Brother Hollis Watkins, for instance, a veteran civil rights activist in Jackson, the Mississippi capital, recalls spending 34 days in jail after attempting to buy a cup of coffee at a “whites only” lunch counter. He says election officials would deny Blacks voting rights through any number of means, such as “ridiculous” tests that required would-be voters to identify how many grains of sand were in a jar.

Voting barriers still exist. Anthony Witherspoon, the mayor of the town of Magnolia, had a stint in jail as a younger man and learned about rules denying the vote to felons and ex-felons; he later successfully challenged the law and regained his right to vote. But he tells Lemkin that many other Mississippi Blacks with prison records — also called “returning citizens”— still don’t have that right.

“If a person has paid their debt to society … they should have a voice in what happens in their lives,” says Witherspoon. “I’m for full restoration of rights after your time is served … or else just say that you sentenced them for life!”

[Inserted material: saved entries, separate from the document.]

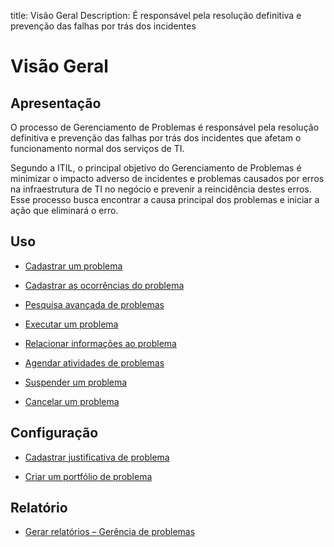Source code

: title: Visão Geral 
Description: É responsável pela resolução definitiva e prevenção das falhas por trás dos incidentes

# Visão Geral

Apresentação
----------------

O processo de Gerenciamento de Problemas é responsável pela resolução definitiva
e prevenção das falhas por trás dos incidentes que afetam o funcionamento normal
dos serviços de TI.

Segundo a ITIL, o principal objetivo do Gerenciamento de Problemas é minimizar o
impacto adverso de incidentes e problemas causados por erros na infraestrutura
de TI no negócio e prevenir a reincidência destes erros. Esse processo busca
encontrar a causa principal dos problemas e iniciar a ação que eliminará o erro.

Uso
----------------

-   [Cadastrar um problema](/pt-br/citsmart-platform-9/processes/problem/use/register-problem.html)

-   [Cadastrar as ocorrências do problema](/pt-br/citsmart-platform-9/processes/problem/use/problem-occurrences.html)

-   [Pesquisa avançada de problemas](/pt-br/citsmart-platform-9/processes/problem/use/advanced-search-for-problem.html)

-   [Executar um problema](/pt-br/citsmart-platform-9/processes/problem/use/problem-execution.html)

-   [Relacionar informações ao problema](/pt-br/citsmart-platform-9/processes/problem/use/relate-information-to-problem.html)

-   [Agendar atividades de problemas](/pt-br/citsmart-platform-9/processes/problem/use/schedule-problem-activities.html)

-   [Suspender um problema](/pt-br/citsmart-platform-9/processes/problem/use/suspend-problem.html)

-   [Cancelar um problema](/pt-br/citsmart-platform-9/processes/problem/use/cancel-problem.html)

Configuração
----------------

-   [Cadastrar justificativa de problema](/pt-br/citsmart-platform-9/processes/problem/configuration/problem-justification.html)

-   [Criar um portfólio de problema](/pt-br/citsmart-platform-9/processes/problem/configuration/problem-portfolio.html)

Relatório
-------------

-   [Gerar relatórios – Gerência de problemas](/pt-br/citsmart-platform-9/processes/problem/use/generate-reports-problem-management.html)

<!-- !!! tip "About"

    <b>Product/Version:</b> CITSmart | 9.00 &nbsp;&nbsp;
    <b>Updated:</b>01/31/2021 – Larissa Lourenço
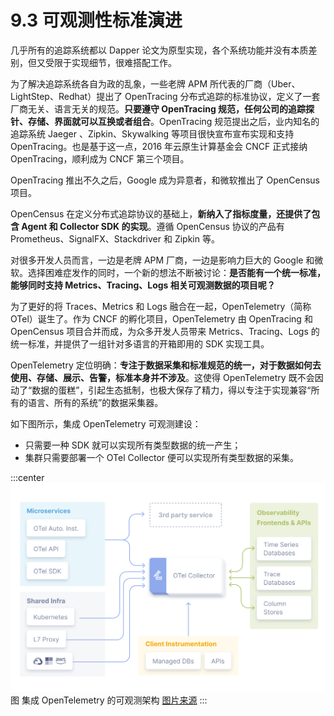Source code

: # 9.3 可观测性标准演进

几乎所有的追踪系统都以 Dapper 论文为原型实现，各个系统功能并没有本质差别，但又受限于实现细节，很难搭配工作。

为了解决追踪系统各自为政的乱象，一些老牌 APM 所代表的厂商（Uber、LightStep、Redhat）提出了 OpenTracing 分布式追踪的标准协议，定义了一套厂商无关、语言无关的规范。**只要遵守 OpenTracing 规范，任何公司的追踪探针、存储、界面就可以互换或者组合**。OpenTracing 规范提出之后，业内知名的追踪系统 Jaeger 、Zipkin、Skywalking 等项目很快宣布宣布实现和支持 OpenTracing。也是基于这一点，2016 年云原生计算基金会 CNCF 正式接纳 OpenTracing，顺利成为 CNCF 第三个项目。

OpenTracing 推出不久之后，Google 成为异意者，和微软推出了 OpenCensus 项目。

OpenCensus 在定义分布式追踪协议的基础上，**新纳入了指标度量，还提供了包含 Agent 和 Collector SDK 的实现**。遵循 OpenCensus 协议的产品有 Prometheus、SignalFX、Stackdriver 和 Zipkin 等。

对很多开发人员而言，一边是老牌 APM 厂商，一边是影响力巨大的 Google 和微软。选择困难症发作的同时，一个新的想法不断被讨论：**是否能有一个统一标准，能够同时支持 Metrics、Tracing、Logs 相关可观测数据的项目呢？**

为了更好的将 Traces、Metrics 和 Logs 融合在一起，OpenTelemetry（简称 OTel）诞生了。作为 CNCF 的孵化项目，OpenTelemetry 由 OpenTracing 和 OpenCensus 项目合并而成，为众多开发人员带来 Metrics、Tracing、Logs 的统一标准，并提供了一组针对多语言的开箱即用的 SDK 实现工具。

OpenTelemetry 定位明确：**专注于数据采集和标准规范的统一，对于数据如何去使用、存储、展示、告警，标准本身并不涉及**。这使得 OpenTelemetry 既不会因动了“数据的蛋糕”，引起生态抵制，也极大保存了精力，得以专注于实现兼容“所有的语言、所有的系统”的数据采集器。

如下图所示，集成 OpenTelemetry 可观测建设：
- 只需要一种 SDK 就可以实现所有类型数据的统一产生；
- 集群只需要部署一个 OTel Collector 便可以实现所有类型数据的采集。


:::center
  ![](../assets/otel-diagram.svg)<br/>
  图 集成 OpenTelemetry 的可观测架构 [图片来源](https://opentelemetry.io/docs/)
:::

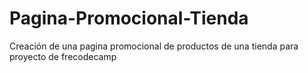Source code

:# Pagina-Promocional-Tienda
Creación de una pagina promocional de productos de una tienda para proyecto de frecodecamp
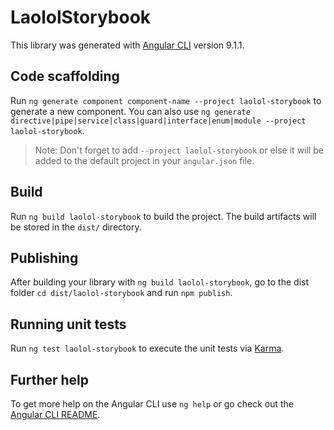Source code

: # LaololStorybook

This library was generated with [Angular CLI](https://github.com/angular/angular-cli) version 9.1.1.

## Code scaffolding

Run `ng generate component component-name --project laolol-storybook` to generate a new component. You can also use `ng generate directive|pipe|service|class|guard|interface|enum|module --project laolol-storybook`.
> Note: Don't forget to add `--project laolol-storybook` or else it will be added to the default project in your `angular.json` file. 

## Build

Run `ng build laolol-storybook` to build the project. The build artifacts will be stored in the `dist/` directory.

## Publishing

After building your library with `ng build laolol-storybook`, go to the dist folder `cd dist/laolol-storybook` and run `npm publish`.

## Running unit tests

Run `ng test laolol-storybook` to execute the unit tests via [Karma](https://karma-runner.github.io).

## Further help

To get more help on the Angular CLI use `ng help` or go check out the [Angular CLI README](https://github.com/angular/angular-cli/blob/master/README.md).
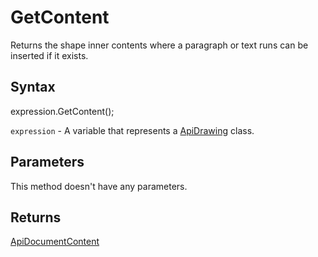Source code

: # GetContent

Returns the shape inner contents where a paragraph or text runs can be inserted if it exists.

## Syntax

expression.GetContent();

`expression` - A variable that represents a [ApiDrawing](../ApiDrawing.md) class.

## Parameters

This method doesn't have any parameters.

## Returns

[ApiDocumentContent](../../ApiDocumentContent/ApiDocumentContent.md)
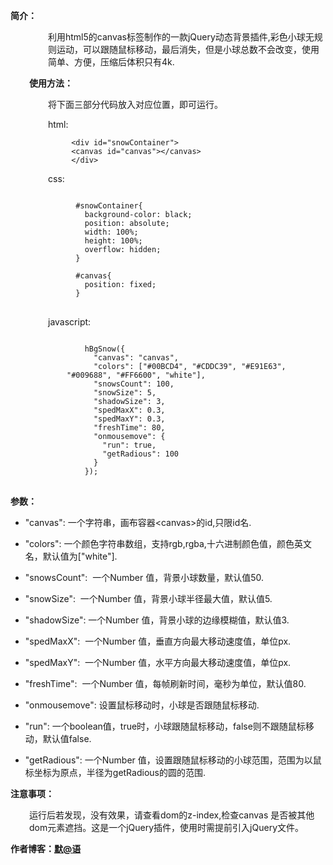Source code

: <strong>简介：</strong>
<p style="padding-left: 60px;">利用html5的canvas标签制作的一款jQuery动态背景插件,彩色小球无规则运动，可以跟随鼠标移动，最后消失，但是小球总数不会改变，使用简单、方便，压缩后体积只有4k.</p>
<p style="padding-left: 30px;"><strong>使用方法：</strong></p>
<p style="padding-left: 60px;">将下面三部分代码放入对应位置，即可运行。</p>
<p style="padding-left: 60px;">html:</p>

<pre style="padding-left: 90px;"><code class="html"> &lt;div id="snowContainer"&gt;
 &lt;canvas id="canvas"&gt;&lt;/canvas&gt; 
 &lt;/div&gt;</code></pre>
<p style="padding-left: 60px;">css:</p>

<pre style="padding-left: 90px;"><code class="css">
  #snowContainer{
    background-color: black;
    position: absolute;
    width: 100%;
    height: 100%;
    overflow: hidden;
  }

  #canvas{
    position: fixed;
  }
</code>
</pre>
<p style="padding-left: 60px;">javascript:</p>

<pre style="padding-left: 90px;"><code class="javascript">
    hBgSnow({
      "canvas": "canvas",
      "colors": ["#00BCD4", "#CDDC39", "#E91E63", "#009688", "#FF6600", "white"],
      "snowsCount": 100,
      "snowSize": 5,
      "shadowSize": 3,
      "spedMaxX": 0.3,
      "spedMaxY": 0.3,
      "freshTime": 80,
      "onmousemove": {
        "run": true,
        "getRadious": 100
      }
    });
</code>
</pre>
<strong>参数：</strong>
* "canvas": 一个字符串，画布容器&lt;canvas&gt;的id,只限id名.

* "colors": 一个颜色字符串数组，支持rgb,rgba,十六进制颜色值，颜色英文名，默认值为["white"].

* "snowsCount":  一个Number 值，背景小球数量，默认值50.

* "snowSize":  一个Number 值，背景小球半径最大值，默认值5.

* "shadowSize": 一个Number 值，背景小球的边缘模糊值，默认值3.

* "spedMaxX":  一个Number 值，垂直方向最大移动速度值，单位px.

* "spedMaxY":  一个Number 值，水平方向最大移动速度值，单位px.

* "freshTime":  一个Number 值，每帧刷新时间，毫秒为单位，默认值80.

* "onmousemove": 设置鼠标移动时，小球是否跟随鼠标移动.

* "run": 一个boolean值，true时，小球跟随鼠标移动，false则不跟随鼠标移动，默认值false.

* "getRadious": 一个Number 值，设置跟随鼠标移动的小球范围，范围为以鼠标坐标为原点，半径为getRadious的圆的范围.
<p><strong>注意事项：</strong></p>
<p style="padding-left: 30px;">运行后若发现，没有效果，请查看dom的z-index,检查canvas 是否被其他dom元素遮挡。这是一个jQuery插件，使用时需提前引入jQuery文件。</p>
<strong>作者博客：<a href="http://h-five.com" rel="">默@语</a></strong>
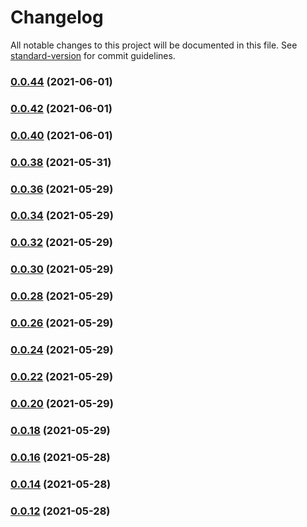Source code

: # Changelog

All notable changes to this project will be documented in this file. See [standard-version](https://github.com/conventional-changelog/standard-version) for commit guidelines.

### [0.0.44](https://github.com/ergoplatform/ergo-dex-sdk-js/compare/v0.0.42...v0.0.44) (2021-06-01)

### [0.0.42](https://github.com/ergoplatform/ergo-dex-sdk-js/compare/v0.0.40...v0.0.42) (2021-06-01)

### [0.0.40](https://github.com/ergoplatform/ergo-dex-sdk-js/compare/v0.0.38...v0.0.40) (2021-06-01)

### [0.0.38](https://github.com/ergoplatform/ergo-dex-sdk-js/compare/v0.0.36...v0.0.38) (2021-05-31)

### [0.0.36](https://github.com/ergoplatform/ergo-dex-sdk-js/compare/v0.0.34...v0.0.36) (2021-05-29)

### [0.0.34](https://github.com/ergoplatform/ergo-dex-sdk-js/compare/v0.0.32...v0.0.34) (2021-05-29)

### [0.0.32](https://github.com/ergoplatform/ergo-dex-sdk-js/compare/v0.0.30...v0.0.32) (2021-05-29)

### [0.0.30](https://github.com/ergoplatform/ergo-dex-sdk-js/compare/v0.0.28...v0.0.30) (2021-05-29)

### [0.0.28](https://github.com/ergoplatform/ergo-dex-sdk-js/compare/v0.0.26...v0.0.28) (2021-05-29)

### [0.0.26](https://github.com/ergoplatform/ergo-dex-sdk-js/compare/v0.0.24...v0.0.26) (2021-05-29)

### [0.0.24](https://github.com/ergoplatform/ergo-dex-sdk-js/compare/v0.0.22...v0.0.24) (2021-05-29)

### [0.0.22](https://github.com/ergoplatform/ergo-dex-sdk-js/compare/v0.0.20...v0.0.22) (2021-05-29)

### [0.0.20](https://github.com/ergoplatform/ergo-dex-sdk-js/compare/v0.0.18...v0.0.20) (2021-05-29)

### [0.0.18](https://github.com/ergoplatform/ergo-dex-sdk-js/compare/v0.0.16...v0.0.18) (2021-05-29)

### [0.0.16](https://github.com/ergoplatform/ergo-dex-sdk-js/compare/v0.0.14...v0.0.16) (2021-05-28)

### [0.0.14](https://github.com/ergoplatform/ergo-dex-sdk-js/compare/v0.0.12...v0.0.14) (2021-05-28)

### [0.0.12](https://github.com/ergoplatform/ergo-dex-sdk-js/compare/v0.0.10...v0.0.12) (2021-05-28)
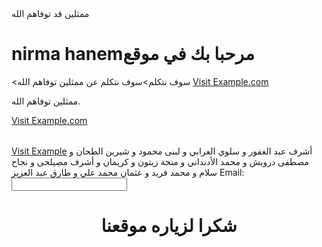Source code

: <!DOCTYPE html>
<html lang="en">
<head>
    <meta charset="UTF-8">
    <meta nermahanim="viewport" content="width=device-width, initial-scale=1.0">
    ممثلين قد توفاهم الله
</head>
<body>
    <h1>nirma hanemمرحبا بك في موقع</h1>
    <سوف نتكلم>سوف نتكلم عن ممثلين توفاهم الله
    <a href="https://wwwNirmahanem.">Visit Example.com</a>
</body>
</html>
<p>ممثلين توفاهم الله.</p>
<a href="https://www.nermahanem.com">Visit Example.com</a>

<ul>
</ul>
<ol>
</ol>
<table>
    <tr>
    </tr>
</table>
<a href="https://www.nermahanem.com" target="_blank" title="Go to Example">Visit Example</a>
أشرف عبد الغفور و
سلوي العرابي و
  لبنى محمود و
شيرين الطحان و
مصطفى درويش و
محمد الأدنداني و
منحة زيتون و
كريمان و
أشرف مصيلحى و
نجاح سلام و
محمد فريد و
عثمان محمد علي و
طارق عبد العزيز  
    <label for="email">Email:</label>
    <input type="email" id="email" name="email">
</form>
<!DOCTYPE html>
<html lang="en">
<head>
    <meta charset="UTF-8">
    <meta name="viewport" content="width=device-width, initial-scale=1.0">
    <title>nermahanem</title>
</head>
<body>
    <header>
        <h1>شكرا لزياره موقعنا</h1>
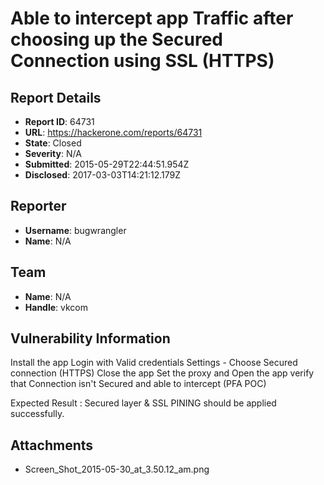 # Able to intercept app Traffic after choosing up the Secured Connection using SSL (HTTPS)

## Report Details
- **Report ID**: 64731
- **URL**: https://hackerone.com/reports/64731
- **State**: Closed
- **Severity**: N/A
- **Submitted**: 2015-05-29T22:44:51.954Z
- **Disclosed**: 2017-03-03T14:21:12.179Z

## Reporter
- **Username**: bugwrangler
- **Name**: N/A

## Team
- **Name**: N/A
- **Handle**: vkcom

## Vulnerability Information
Install the app
Login with Valid credentials 
Settings - Choose Secured connection (HTTPS) 
Close the app
Set the proxy and Open the app
verify that Connection isn't Secured and able to intercept (PFA POC) 

Expected Result : Secured layer & SSL PINING should be applied successfully.  


## Attachments
- Screen_Shot_2015-05-30_at_3.50.12_am.png

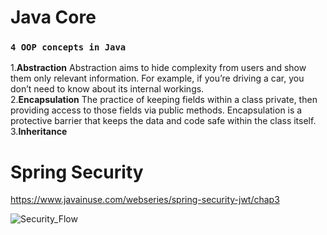 # Java Core

### `4 OOP concepts in Java`
1.**Abstraction**
  Abstraction aims to hide complexity from users and show them only relevant information. For example, if you’re driving a car, you don’t need to know about its internal workings. \
2.**Encapsulation**
  The practice of keeping fields within a class private, then providing access to those fields via public methods. Encapsulation is a protective barrier that keeps the data and code safe within the class itself. \
3.**Inheritance**

# Spring Security 
https://www.javainuse.com/webseries/spring-security-jwt/chap3 

![Security_Flow](https://www.javainuse.com/series-2-2-min.jpg)

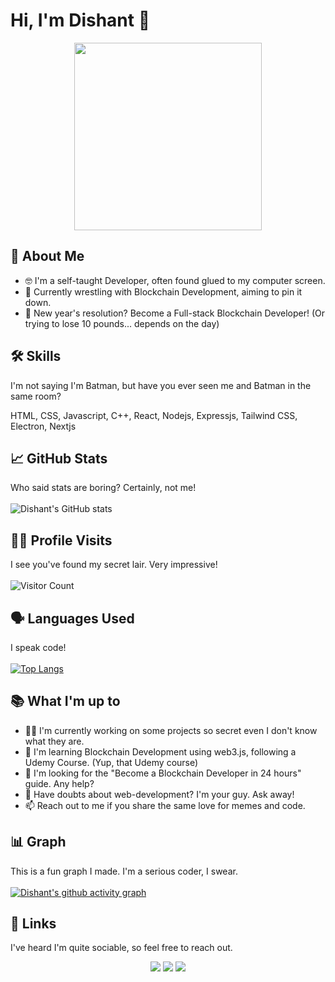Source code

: # Hi, I'm Dishant 👋

<p align="center">
<img src="https://media1.giphy.com/media/v1.Y2lkPTc5MGI3NjExb3AxOTFpbDZuY2pmeGQxaTBlcGp3bWNrcWthOWl0ejl2dGJlcGI2ayZlcD12MV9pbnRlcm5hbF9naWZfYnlfaWQmY3Q9Zw/Vbtc9VG51NtzT1Qnv1/giphy.gif" width="300">
</p>

## 🚀 About Me
* 🤓 I'm a self-taught Developer, often found glued to my computer screen.  
* 🔗 Currently wrestling with Blockchain Development, aiming to pin it down. 
* 🎯 New year's resolution? Become a Full-stack Blockchain Developer! (Or trying to lose 10 pounds... depends on the day)

## 🛠 Skills
I'm not saying I'm Batman, but have you ever seen me and Batman in the same room?

HTML, CSS, Javascript, C++, React, Nodejs, Expressjs, Tailwind CSS, Electron, Nextjs

## 📈 GitHub Stats
Who said stats are boring? Certainly, not me!
</br></br>
![Dishant's GitHub stats](https://github-readme-stats.vercel.app/api?username=dishant0406&show_icons=true&theme=dark)

## 🕵️‍♀️ Profile Visits
I see you've found my secret lair. Very impressive!
</br></br>
![Visitor Count](https://profile-counter.glitch.me/%7Bdishant0406%7D/count.svg)

## 🗣️ Languages Used
I speak code!
</br></br>
[![Top Langs](https://github-readme-stats.vercel.app/api/top-langs/?username=dishant0406&langs_count=8)](https://github.com/anuraghazra/github-readme-stats)

## 📚 What I'm up to
* 👩‍💻 I'm currently working on some projects so secret even I don't know what they are.
* 🧠 I'm learning Blockchain Development using web3.js, following a Udemy Course. (Yup, that Udemy course)
* 🤔 I'm looking for the "Become a Blockchain Developer in 24 hours" guide. Any help?
* 💬 Have doubts about web-development? I'm your guy. Ask away!
* 📫 Reach out to me if you share the same love for memes and code.

## 📊 Graph
This is a fun graph I made. I'm a serious coder, I swear.
</br></br>
[![Dishant's github activity graph](https://github-readme-activity-graph.vercel.app/graph?username=dishant0406&theme=react)](https://dishantsharma.dev)

## 🔗 Links
I've heard I'm quite sociable, so feel free to reach out.
<p align="center">
<a href="https://www.linkedin.com/in/dishant0406/"><img src="https://img.shields.io/badge/linkedin-0A66C2?style=for-the-badge&logo=linkedin&logoColor=white"></a>
<a href="https://twitter.com/dishant0406"><img src="https://img.shields.io/badge/twitter-1DA1F2?style=for-the-badge&logo=twitter&logoColor=white"></a>
<a href="https://www.instagram.com/dishant0406/"><img src="https://img.shields.io/badge/-Instagram-blue?style=for-the-badge&logo=instagram&logoColor=pink"></a>
</p>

And Leonard McCloud, an organizer for Mississippi MOVE, worries about African Americans he’s spoken to who feel voting never changes anything in their lives, as well as young people who don’t seem to care about the leaders of the civil rights era or voting. “They’re caught up in the fast life,” he says. “I call it the ‘hip hop generation.’”

“I don’t like to mix religion and politics, but God has to be in the picture somewhere!” McCloud adds. “If we don’t do things with our hearts, with compassion, we are not gonna get things done.”

Lemkin says there’s no early voting in Mississippi, a particular hardship for single parents and young people who may have little flexibility to take time off from work to get to the polls. And whites, he says, who vote overwhelming Republican, hold all statewide elected offices, while Blacks, who vote overwhelming Democratic, earn wins predominantly at local and county levels and only in districts with a majority of African-American voters.

Lemkin says he hopes his exhibit can be an inspiration for people to get involved in efforts to fight voter suppression; information on organizations that do that work will be available at A.P.E.

As he writes in an artist’s statement, “If we care about preserving our democracy, isn’t it time we reflect and act on this simple rule: Treat each other as we would like to be treated? Has this perennial ideal that makes for a vitally functioning society fallen woefully by the wayside? Doesn’t true justice begin here?”